__Selected excerpt__:

As more than 99% of manuscripts sent to agents and publishers are rejected, the theory is that more than 99% of them are not ready to be sent when they are.

Which is probably right.

The question of when to send a manuscript out is one of the hardest to answer because the truth is; it can always be better.

I got it wrong a few times but its literally trial and error. In Part 2 of this blog post, I’ll cover those occasions in detail but they share a common thread and that was that I thought I was ready – and the literary world did not share that view.

There are factors that get in the way too. Time being the biggest.

You’ve been writing for what seems like a long time – just to get to the end of the first draft, which for me took nine months  – and there is a tendency to want to stop writing and find out if it’s any good. The problem with this, I found, was that at this stage you have absolutely no idea what good is and even if you did, the publishers and agents aren’t looking for good. Or great for that matter.

They need more than that. The best analogy I read – one that stuck with me – compared the person you’re sending it to with someone looking for gold. They are sifting through a hell of a lot of crap looking for a tiny nugget. The book I read asked ‘which piece of gold are they going to choose?’ and the instinctive answer is the shiniest.

[Data records]
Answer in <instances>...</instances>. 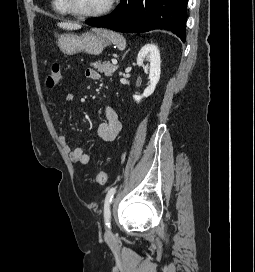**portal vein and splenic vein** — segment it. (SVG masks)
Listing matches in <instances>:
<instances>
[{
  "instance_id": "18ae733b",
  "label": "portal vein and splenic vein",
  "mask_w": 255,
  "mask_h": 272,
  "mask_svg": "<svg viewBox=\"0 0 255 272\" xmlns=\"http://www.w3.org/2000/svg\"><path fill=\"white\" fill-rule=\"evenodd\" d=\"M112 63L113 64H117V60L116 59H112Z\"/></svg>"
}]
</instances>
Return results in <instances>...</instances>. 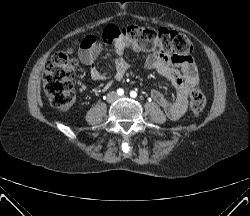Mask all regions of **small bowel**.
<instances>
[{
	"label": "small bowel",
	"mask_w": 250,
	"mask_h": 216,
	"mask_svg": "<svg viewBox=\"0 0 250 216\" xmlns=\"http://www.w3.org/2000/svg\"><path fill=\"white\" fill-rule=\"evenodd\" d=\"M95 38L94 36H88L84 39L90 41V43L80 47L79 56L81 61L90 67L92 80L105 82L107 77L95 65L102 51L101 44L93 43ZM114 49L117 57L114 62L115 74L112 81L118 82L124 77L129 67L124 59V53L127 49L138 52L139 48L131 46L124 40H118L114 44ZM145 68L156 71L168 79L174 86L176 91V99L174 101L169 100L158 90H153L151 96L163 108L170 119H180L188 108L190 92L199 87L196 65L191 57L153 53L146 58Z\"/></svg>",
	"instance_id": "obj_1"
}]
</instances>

__Task instructions__:
1: Answer these from the blog post about when to send out a manuscript:
(a) What share of manuscripts sent to agents and publishers gets rejected?
(b) How long did the first draft take the writer?
(c) In the analogy, what is the person you send the manuscript to compared with?
2: Write the next part of the blog post about when to send out a manuscript, starting after its last sentence.

__Answers for this exercise__:
1:
(a) More than 99%.
(b) Nine months.
(c) Someone looking for gold.

2:
‘No’ the author continued. They are going to choose the piece of gold that has been – and I’m paraphrasing here – made into a beautiful bracelet with a diamond set into it.

In other words, almost the finished article. Perfect, with virtually no need to do much with it. Do such manuscripts even exist? I’m not sure, but you quickly learn that having something 95% complete, 99% or even 99.9% isn’t going to cut it unless you are incredibly lucky.

But you don’t know what 100% ready looks like and sometimes, you can’t know until you begin to send it out and discover the hard way.

I know now, the hard way, that my initial attempts to send Child Taken out were woefully over-ambitious. If you’re going through this stage of the process now, you have my complete admiration and empathy. It’s tough. Not just tough but demoralising and with a lack of control that even the freest spirits would find hard to handle.

It’s also character building and helping you to acquire the thick skin that’ll come in useful later, but it doesn’t feel like that.

Instead you are always waiting, worrying, wondering; trying to second guess what other people are thinking and doing (it will almost certainly be not worrying about you) and it doesn’t go you a great deal of good.

The guide books say just send it out and get on with writing your next book.

If only it was as easy as that!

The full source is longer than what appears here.